[Pose landmark coordinates]
Segment Open

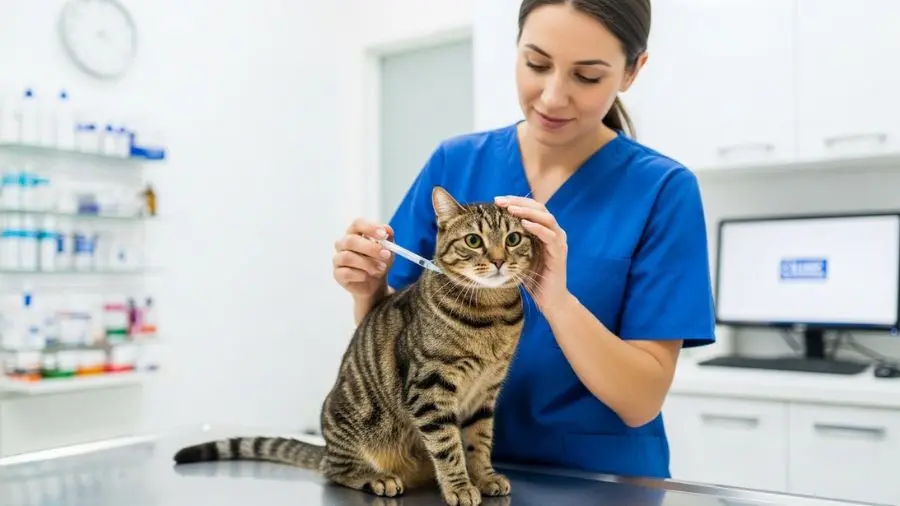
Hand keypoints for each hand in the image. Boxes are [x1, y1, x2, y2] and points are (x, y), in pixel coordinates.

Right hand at [333, 218, 394, 299]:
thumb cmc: (378, 262)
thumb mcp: (388, 250)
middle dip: (371, 248)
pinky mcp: (338, 274)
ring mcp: (338, 259)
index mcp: (355, 233)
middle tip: (386, 254)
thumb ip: (388, 239)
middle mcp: (343, 244)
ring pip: (347, 257)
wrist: (375, 284)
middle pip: (351, 240)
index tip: (383, 235)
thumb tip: (387, 230)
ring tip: (381, 269)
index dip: (370, 228)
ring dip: (367, 263)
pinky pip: (345, 273)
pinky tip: (367, 276)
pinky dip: (359, 275)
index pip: (357, 224)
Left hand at [495, 196, 568, 313]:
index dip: (515, 201)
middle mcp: (553, 232)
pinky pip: (550, 237)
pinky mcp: (559, 254)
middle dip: (518, 202)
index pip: (531, 207)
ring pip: (546, 218)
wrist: (549, 300)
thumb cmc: (532, 278)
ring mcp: (558, 242)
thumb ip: (510, 240)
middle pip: (539, 207)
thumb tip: (487, 227)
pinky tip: (524, 224)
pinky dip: (537, 228)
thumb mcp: (518, 255)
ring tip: (510, 209)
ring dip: (527, 212)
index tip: (496, 200)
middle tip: (499, 201)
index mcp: (544, 230)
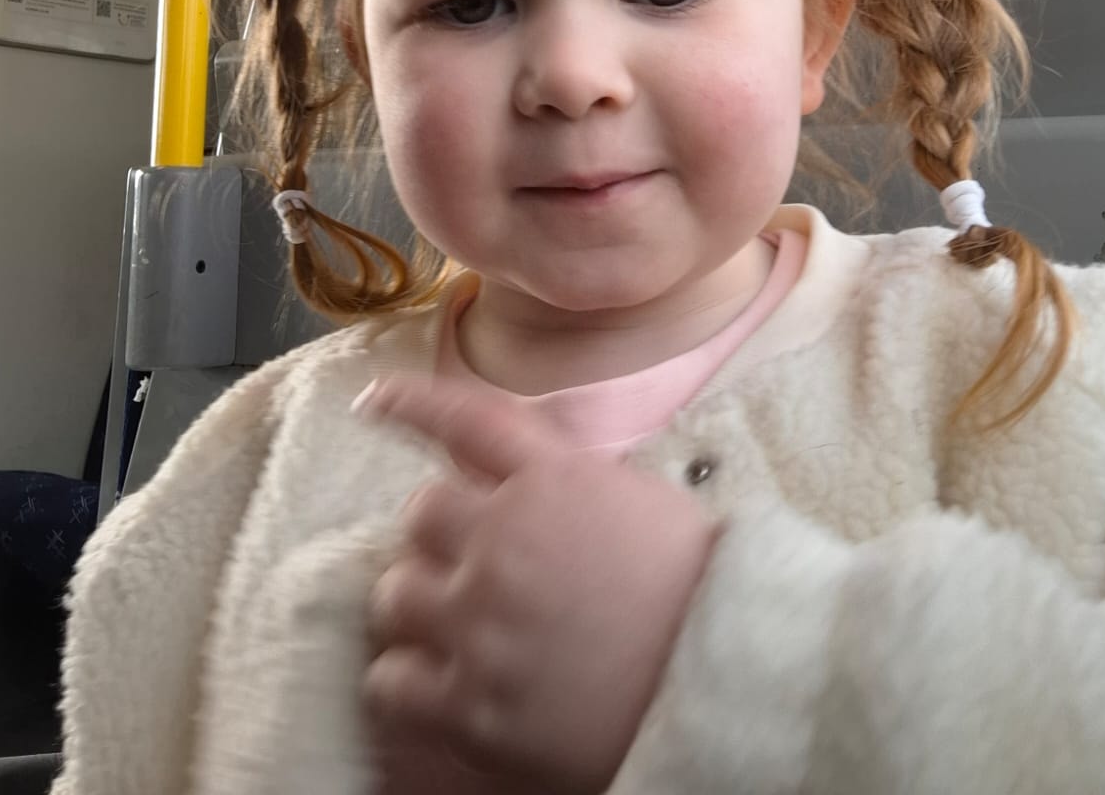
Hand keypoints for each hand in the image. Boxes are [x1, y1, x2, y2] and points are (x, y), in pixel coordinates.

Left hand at [356, 377, 716, 793]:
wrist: (729, 684)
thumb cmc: (701, 592)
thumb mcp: (641, 501)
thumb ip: (566, 482)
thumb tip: (514, 480)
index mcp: (555, 479)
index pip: (466, 418)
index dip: (412, 403)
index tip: (375, 399)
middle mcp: (507, 538)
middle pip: (420, 513)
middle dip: (438, 537)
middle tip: (466, 566)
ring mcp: (484, 623)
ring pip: (396, 594)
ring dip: (419, 605)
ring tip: (453, 628)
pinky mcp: (474, 705)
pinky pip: (392, 681)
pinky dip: (405, 680)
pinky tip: (434, 684)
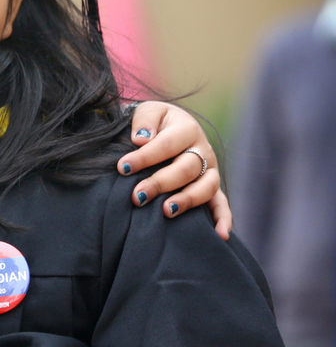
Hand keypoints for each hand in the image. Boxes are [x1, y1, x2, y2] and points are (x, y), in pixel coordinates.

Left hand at [117, 101, 231, 239]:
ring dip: (187, 200)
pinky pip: (222, 204)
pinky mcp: (212, 186)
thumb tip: (141, 139)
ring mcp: (210, 170)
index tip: (122, 168)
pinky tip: (220, 234)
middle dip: (161, 183)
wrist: (166, 125)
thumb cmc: (153, 121)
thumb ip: (144, 120)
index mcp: (187, 128)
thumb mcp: (147, 111)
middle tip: (137, 196)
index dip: (144, 157)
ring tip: (166, 211)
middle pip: (186, 168)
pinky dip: (224, 219)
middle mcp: (203, 150)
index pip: (166, 144)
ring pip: (206, 187)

Segment Closed

Activity:
Working through the records, find each line containing the word "Left" and copy it.

Reply to the exercise:
Left hand at [495, 196, 568, 313]:
Left hand at [356, 377, 716, 793]:
Left hand at [117, 101, 231, 239]:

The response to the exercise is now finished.